The Society for Neuroscience honours RI-MUHC employee for linking neuroscience to art
Cristian Zaelzer-Perez is co-recipient of the Science Education Award at Neuroscience 2019.
(Source: RI-MUHC and Society for Neuroscience.) Christian Zaelzer-Perez, PhD, has found a creative way to foster interest in science, and the Society for Neuroscience has taken notice. The research associate from the Research Institute of the McGill University Health Centre (RI‑MUHC) received the Science Educator Award last week at the Neuroscience 2019 meeting in Chicago, Illinois, with co-recipient Stefano Sandrone, PhD, from Imperial College London.
Supported by The Dana Foundation, the prize recognizes two outstanding neuroscientists: Sandrone, who conducts education activities fulltime, and Zaelzer-Perez, who devotes his time primarily to research in the Brain Repair and Integrative Neuroscience (BRaIN) Program at the RI-MUHC while conducting outreach, policy and education activities. “The creation of bridges between science, the arts, and other areas of human creativity and innovation fosters a direct benefit for people,” says Zaelzer-Perez. “It allows us to bring better health, better comprehension, and more humanity to the way we do things.”
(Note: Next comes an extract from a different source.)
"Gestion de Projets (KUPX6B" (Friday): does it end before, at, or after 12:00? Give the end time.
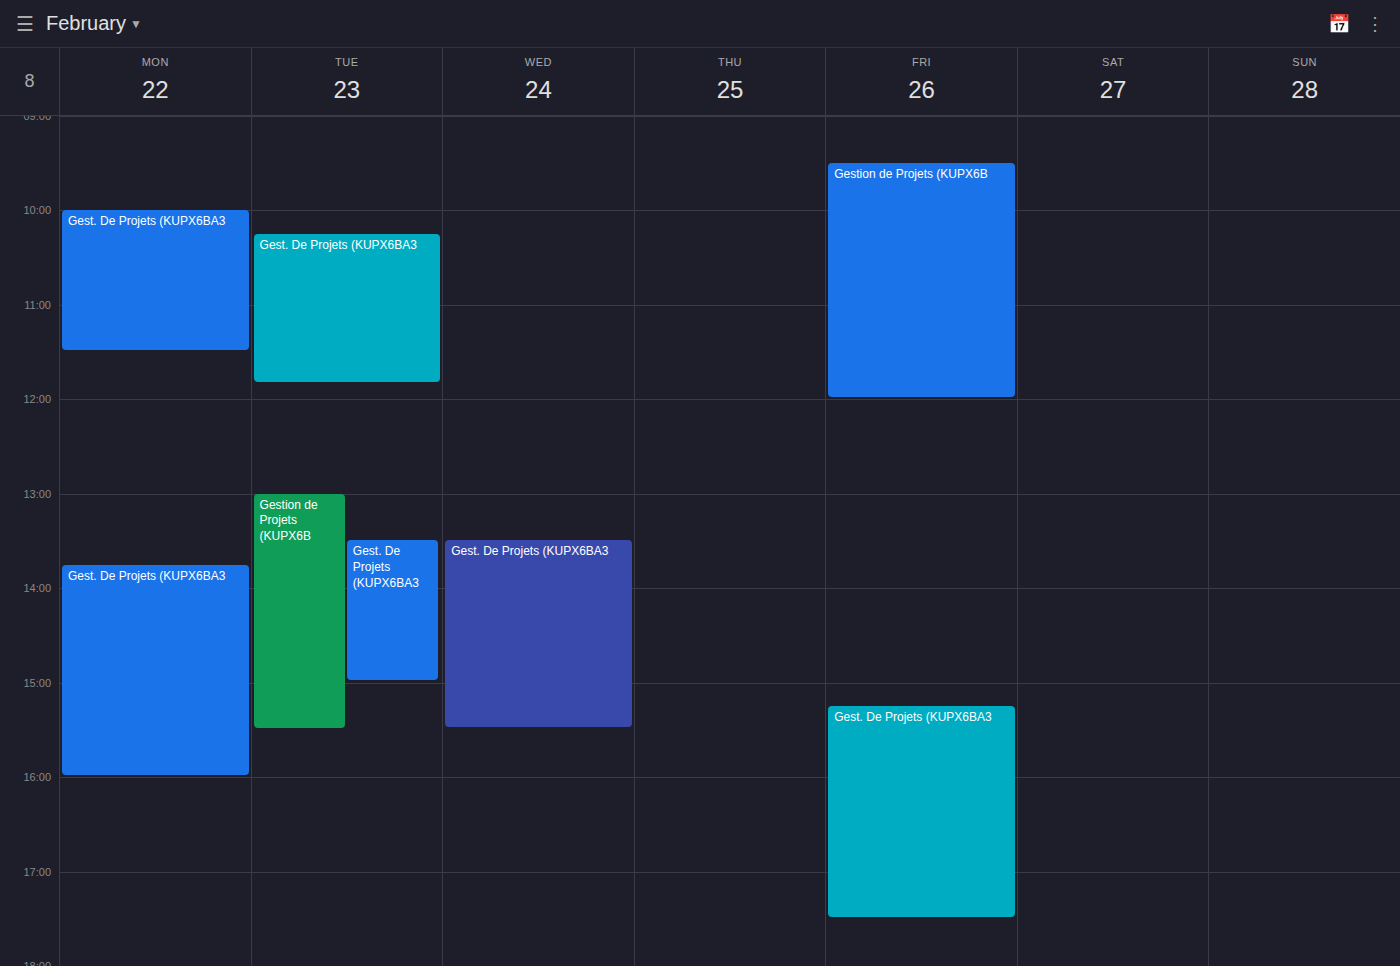
12:00 -- exactly at 12:00, on the 12:00 line.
In 2016, he founded the Convergence: Perceptions of Neuroscience Initiative, which aims to promote and educate the public on neuroscience, art, and the crossover between the two. As a scientist and graphic designer, Zaelzer-Perez worked to build a bridge between neuroscience and the arts by fostering the development of a space where neuroscientists and artists can meet and work together on collaborative projects that shed light on both fields. Its primary goal is to make neuroscience research accessible to the public by linking it to the arts.
Convergence creates professional development opportunities for researchers, artists, and teachers; builds capacity for student research mentorships across disparate fields; develops educational resources through catalogues, lectures, websites, and public events; reaches out through a variety of media formats, including blogs, videos, movies, and audio recordings; and produces exceptional exhibitions for a public audience that are at once beautiful, engaging, and highly informative. It also led to an innovative two-semester course called Convergence: Arts, Neuroscience, and Society, at Concordia University. This cross-university, interdisciplinary course invited students to explore the intersection of art, neuroscience, and society, and how these domains shape our understanding of ourselves and others.
Zaelzer-Perez hopes that the recognition his work received at Neuroscience 2019 will fuel it further. “It sparks my hopes that it will open many doors to do exciting things in science communication and understanding of its role in modern society,” he says.
The co-recipients of the Science Education Award split a cash prize and are invited to write a feature commentary on science education in the Society for Neuroscience’s open-access peer-reviewed journal, eNeuro.